Question about Unlabeled Data
bibudhlahiri opened this issue · 2 comments
I am using your example code from the following library on a dataset created for one of our applications:
https://www.tensorflow.org/neural_structured_learning/tutorials/graph_keras_lstm_imdb
Can you please clarify how and where in the code the data has been split between the labeled and unlabeled sets? I see the concept of supervision ratio and see that you took 90% of the original train_dataset as validation_dataset and the remaining 10% as train_dataset. Do you mean the validation_dataset was used as the unlabeled dataset? But that's not what it looks like based on the documentation here:
https://www.tensorflow.org/neural_structured_learning/api_docs/python/nsl/keras/GraphRegularization#fit
Thanks for the question, @bibudhlahiri !
Your understanding is correct that the validation_dataset is used as the unlabeled set.
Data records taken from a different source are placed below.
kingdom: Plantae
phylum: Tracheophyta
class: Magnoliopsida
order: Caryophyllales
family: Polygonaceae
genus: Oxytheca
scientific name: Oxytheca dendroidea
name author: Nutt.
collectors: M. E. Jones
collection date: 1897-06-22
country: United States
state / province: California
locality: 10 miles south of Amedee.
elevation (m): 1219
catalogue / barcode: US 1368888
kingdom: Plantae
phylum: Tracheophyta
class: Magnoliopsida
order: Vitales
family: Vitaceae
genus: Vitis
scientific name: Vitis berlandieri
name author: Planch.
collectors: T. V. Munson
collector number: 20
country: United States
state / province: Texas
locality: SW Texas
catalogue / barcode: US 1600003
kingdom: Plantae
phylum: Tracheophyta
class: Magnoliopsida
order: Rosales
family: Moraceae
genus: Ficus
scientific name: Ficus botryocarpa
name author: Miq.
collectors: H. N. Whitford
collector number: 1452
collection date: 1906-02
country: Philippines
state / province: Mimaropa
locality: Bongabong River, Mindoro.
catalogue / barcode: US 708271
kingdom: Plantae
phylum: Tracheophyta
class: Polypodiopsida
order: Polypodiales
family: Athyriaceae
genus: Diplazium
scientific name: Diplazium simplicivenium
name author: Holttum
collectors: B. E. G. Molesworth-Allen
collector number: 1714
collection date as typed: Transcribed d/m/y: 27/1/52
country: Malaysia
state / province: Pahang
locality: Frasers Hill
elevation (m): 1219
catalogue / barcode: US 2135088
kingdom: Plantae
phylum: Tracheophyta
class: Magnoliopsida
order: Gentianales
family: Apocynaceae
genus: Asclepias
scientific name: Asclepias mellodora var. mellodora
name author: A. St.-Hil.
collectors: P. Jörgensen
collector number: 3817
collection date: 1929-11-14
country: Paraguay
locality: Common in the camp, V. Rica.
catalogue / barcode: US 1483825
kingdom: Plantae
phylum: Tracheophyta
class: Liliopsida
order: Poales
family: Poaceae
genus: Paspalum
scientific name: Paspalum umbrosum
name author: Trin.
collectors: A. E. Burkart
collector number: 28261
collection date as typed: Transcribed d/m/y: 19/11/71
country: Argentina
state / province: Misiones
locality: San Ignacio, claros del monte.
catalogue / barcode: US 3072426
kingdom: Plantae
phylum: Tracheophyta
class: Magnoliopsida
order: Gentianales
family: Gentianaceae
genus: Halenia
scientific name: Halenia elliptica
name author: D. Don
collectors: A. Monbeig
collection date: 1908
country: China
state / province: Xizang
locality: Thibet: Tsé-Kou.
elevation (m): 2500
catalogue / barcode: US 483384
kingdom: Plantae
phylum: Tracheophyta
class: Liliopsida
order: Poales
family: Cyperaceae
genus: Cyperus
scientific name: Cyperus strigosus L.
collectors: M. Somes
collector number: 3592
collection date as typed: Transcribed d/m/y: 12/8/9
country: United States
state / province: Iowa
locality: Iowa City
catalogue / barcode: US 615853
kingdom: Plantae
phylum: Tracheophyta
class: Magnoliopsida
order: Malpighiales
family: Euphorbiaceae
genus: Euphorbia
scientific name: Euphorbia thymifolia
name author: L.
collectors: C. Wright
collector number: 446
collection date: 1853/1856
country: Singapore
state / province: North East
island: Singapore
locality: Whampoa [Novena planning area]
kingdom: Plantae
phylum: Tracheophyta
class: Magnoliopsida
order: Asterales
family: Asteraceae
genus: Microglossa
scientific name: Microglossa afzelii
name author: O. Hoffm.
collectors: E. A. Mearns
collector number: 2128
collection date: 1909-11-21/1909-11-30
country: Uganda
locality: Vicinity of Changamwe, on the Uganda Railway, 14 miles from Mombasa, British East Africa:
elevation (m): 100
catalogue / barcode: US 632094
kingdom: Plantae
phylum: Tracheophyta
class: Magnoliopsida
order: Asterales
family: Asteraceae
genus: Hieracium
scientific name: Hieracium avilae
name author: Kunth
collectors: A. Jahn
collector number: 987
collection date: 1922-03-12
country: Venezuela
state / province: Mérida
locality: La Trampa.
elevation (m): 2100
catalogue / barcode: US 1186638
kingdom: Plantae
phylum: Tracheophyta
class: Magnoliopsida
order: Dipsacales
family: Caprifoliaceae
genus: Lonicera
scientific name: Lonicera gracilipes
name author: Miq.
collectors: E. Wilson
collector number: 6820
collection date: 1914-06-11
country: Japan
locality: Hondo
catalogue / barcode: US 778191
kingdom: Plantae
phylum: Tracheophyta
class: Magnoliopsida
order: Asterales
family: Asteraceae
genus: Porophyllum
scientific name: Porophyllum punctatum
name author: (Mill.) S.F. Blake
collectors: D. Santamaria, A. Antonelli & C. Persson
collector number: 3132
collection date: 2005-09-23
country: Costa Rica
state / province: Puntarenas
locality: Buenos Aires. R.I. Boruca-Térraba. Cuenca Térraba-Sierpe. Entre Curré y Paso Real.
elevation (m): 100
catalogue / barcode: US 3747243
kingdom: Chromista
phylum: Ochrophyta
But before training, the unlabeled set is merged with the labeled set using nsl.tools.pack_nbrs to create "neighbor-augmented" training examples. That is, in addition to each example's own feature (word), they will also contain features from its neighbors (NL_nbr_0_words, NL_nbr_1_words) and the weight of its neighbors (NL_nbr_0_weight, NL_nbr_1_weight). In the tutorial, the pack_nbrs step is happened before the train-validation split, so effectively we allow both labeled and unlabeled examples to be neighbors of (labeled) training examples.
When calling graph_reg_model.fit, the train_dataset already contains neighbor-augmented training examples, so we do not have to specify the unlabeled set again. The argument validation_data=validation_dataset is for monitoring validation accuracy, just like in ordinary model training.
Closing this issue due to inactivity. Please feel free to reopen if you have further questions.